[Record extracts — start]

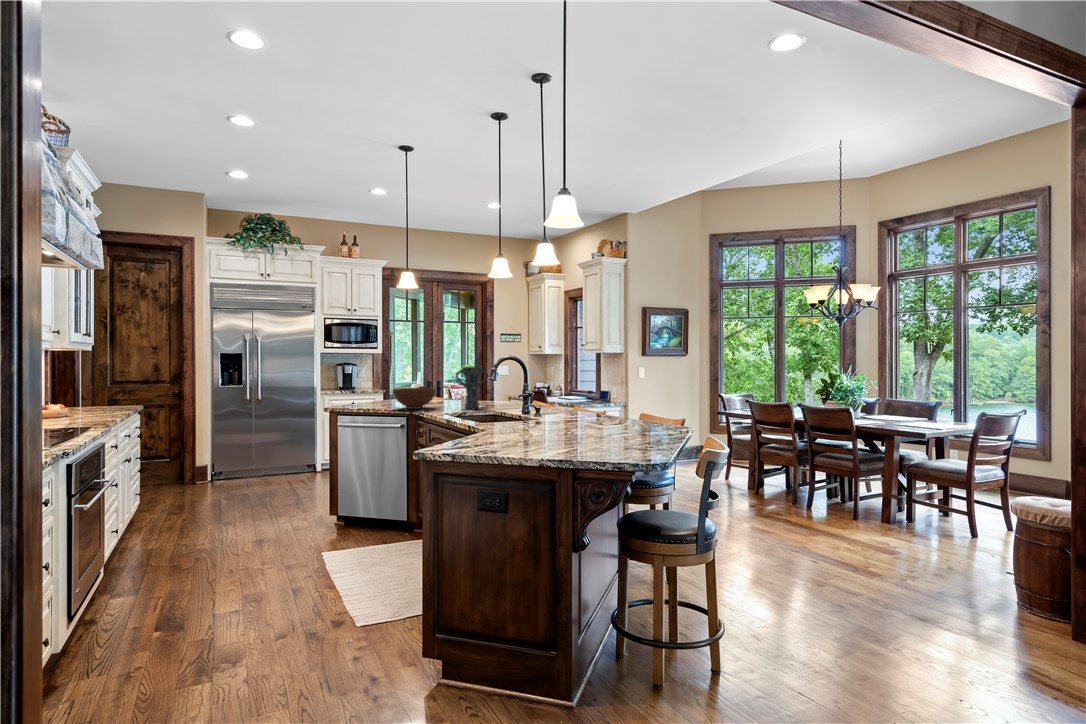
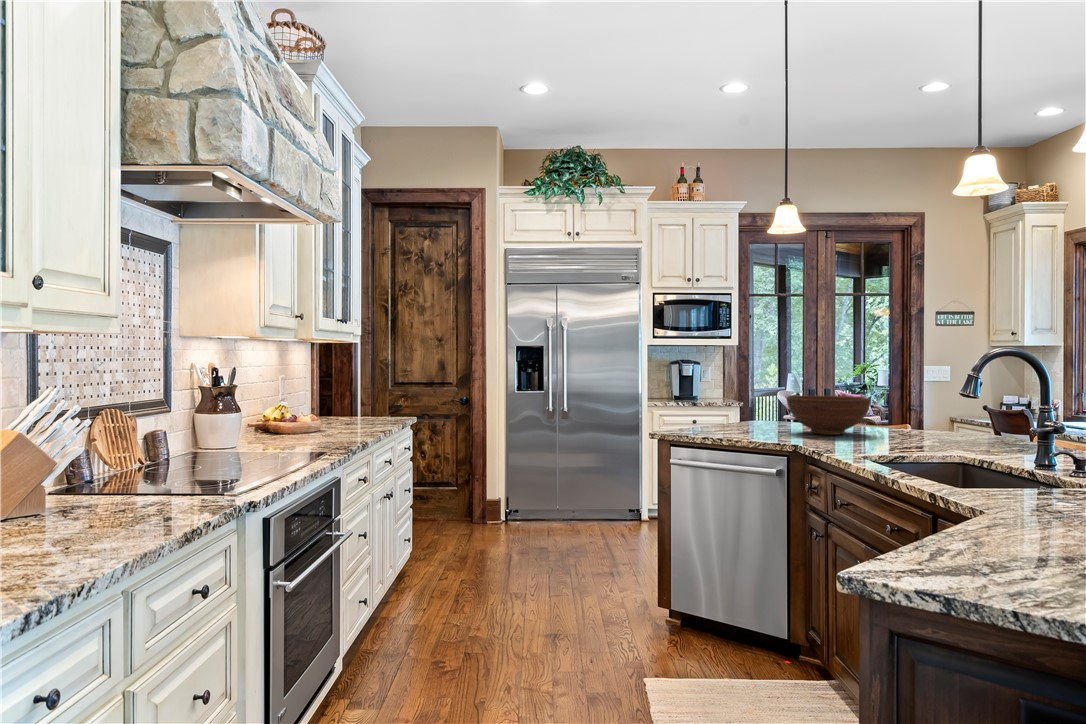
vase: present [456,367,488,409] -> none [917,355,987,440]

[Record extracts — finish]
[Record extracts — start]

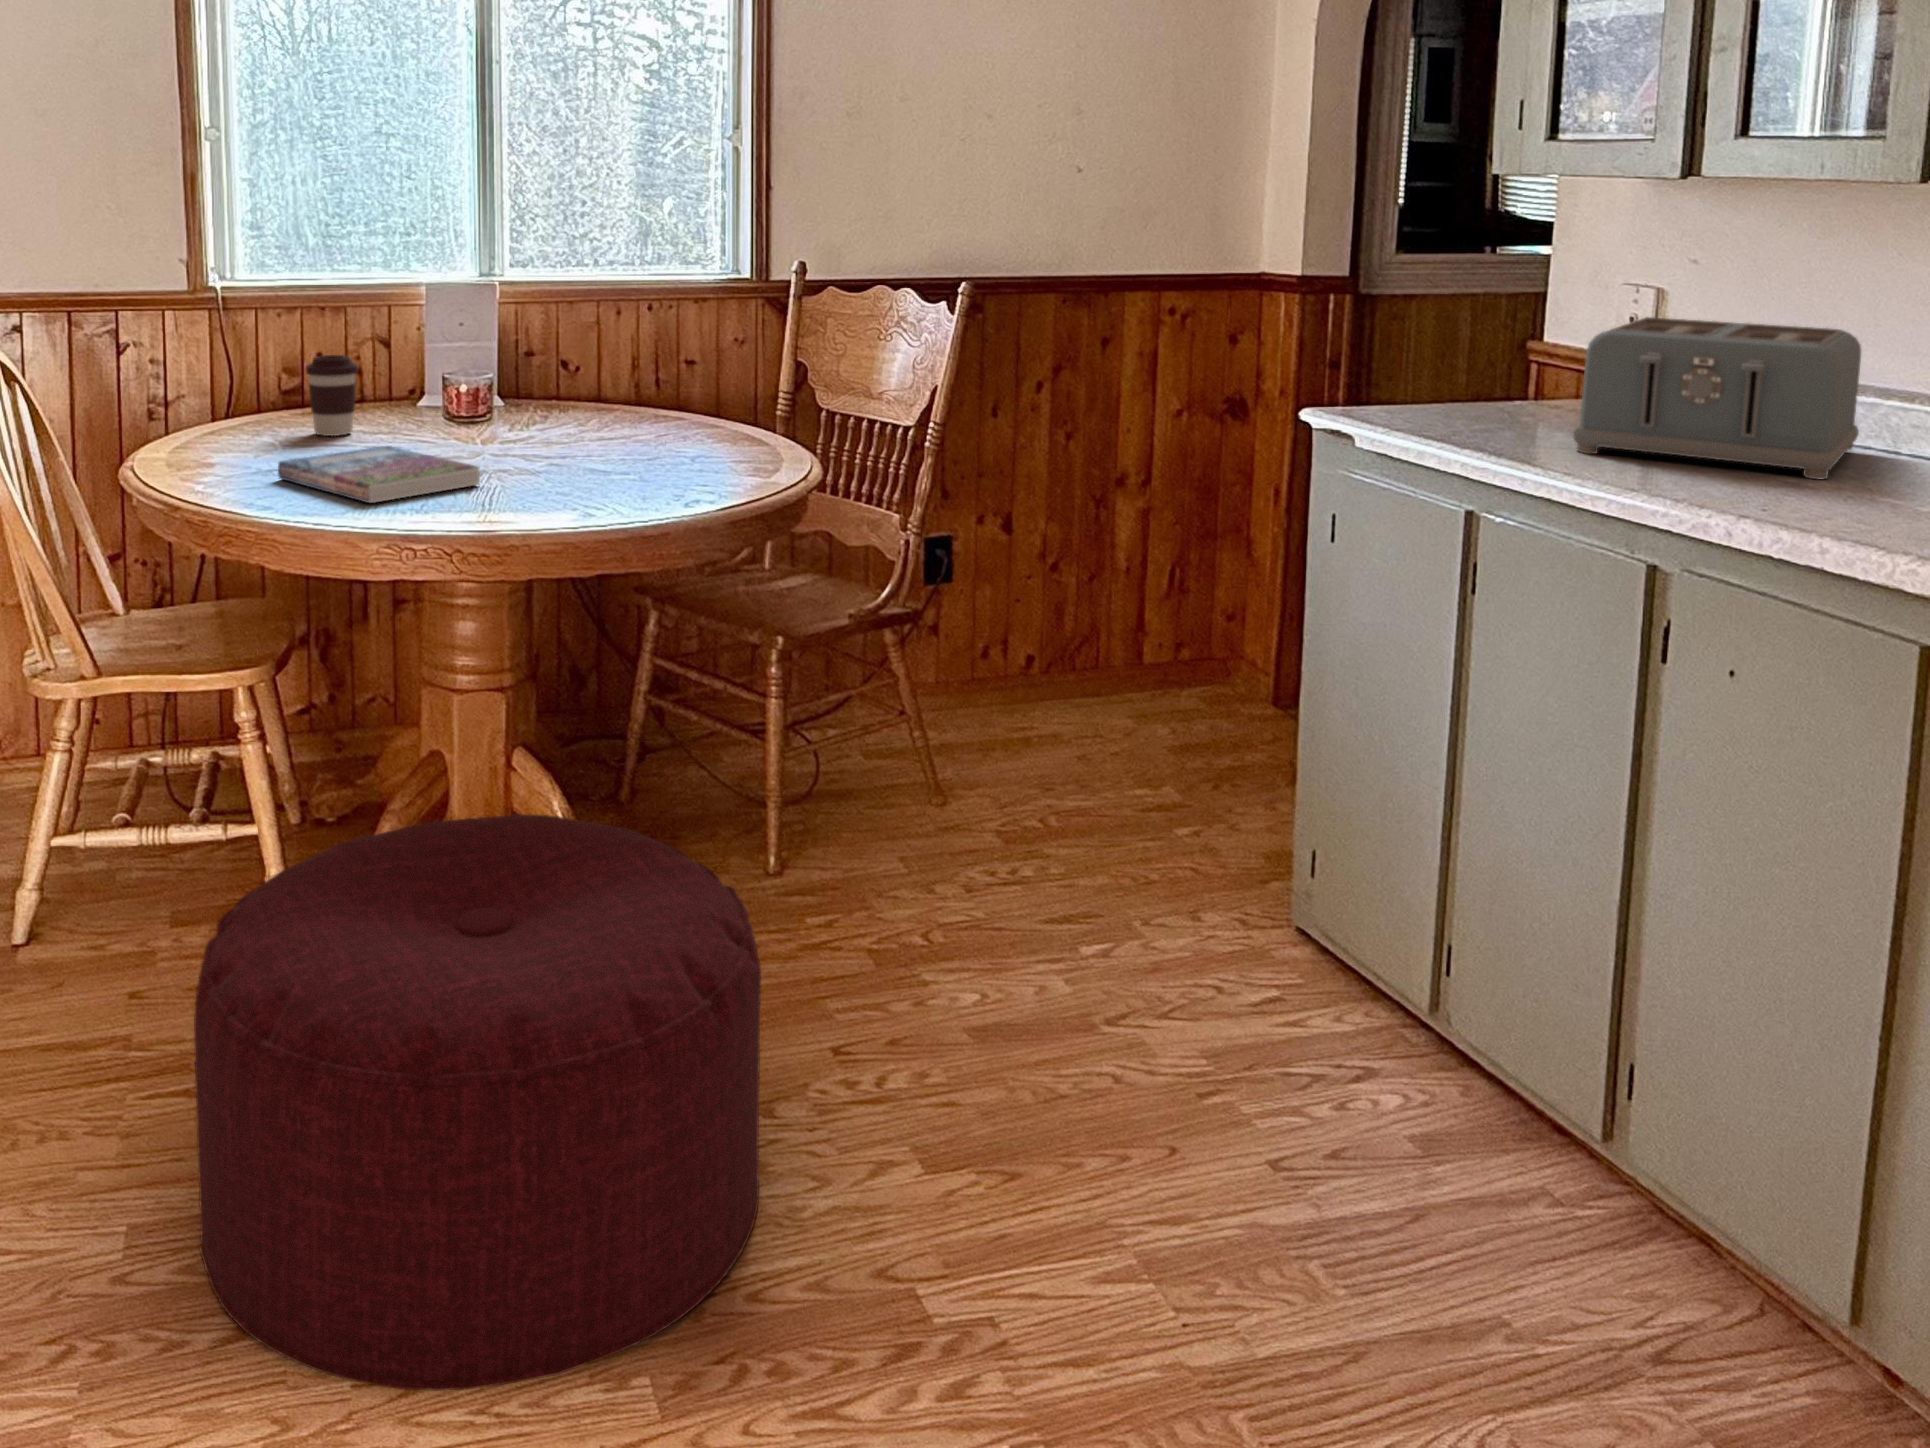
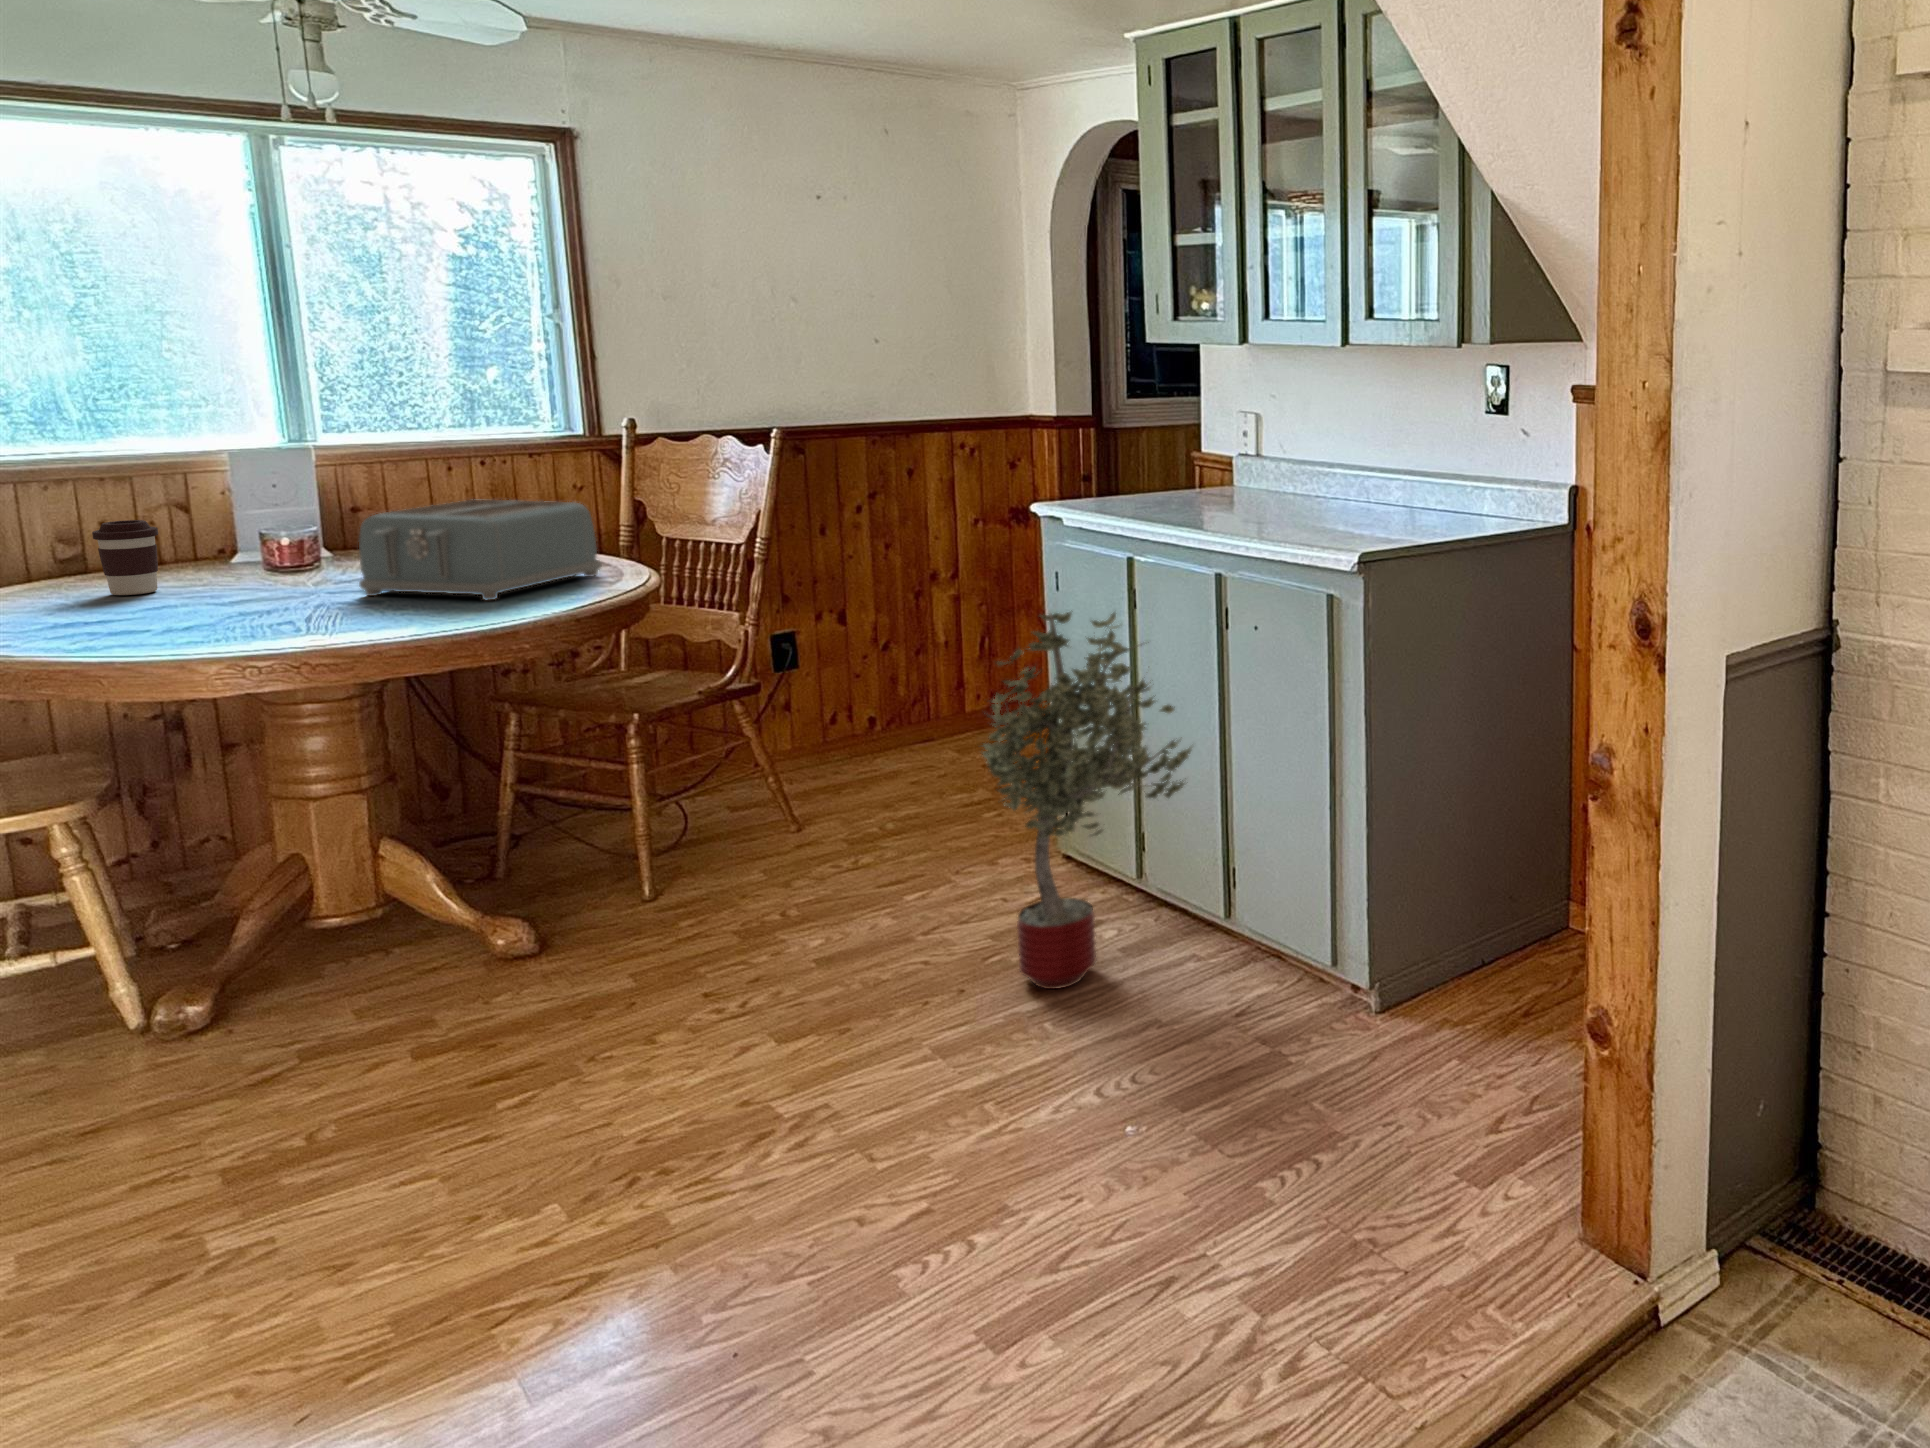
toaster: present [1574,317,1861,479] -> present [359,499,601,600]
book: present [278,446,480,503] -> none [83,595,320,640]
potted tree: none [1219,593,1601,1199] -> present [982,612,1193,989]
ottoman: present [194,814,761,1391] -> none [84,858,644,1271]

[Record extracts — finish]

In the data above, retype exactly and only the lines between the one holding "potted tree: none" and the one holding "ottoman: present [194,814,761,1391]", inclusive.

potted tree: none [1219,593,1601,1199] -> present [982,612,1193,989]
ottoman: present [194,814,761,1391] -> none [84,858,644,1271]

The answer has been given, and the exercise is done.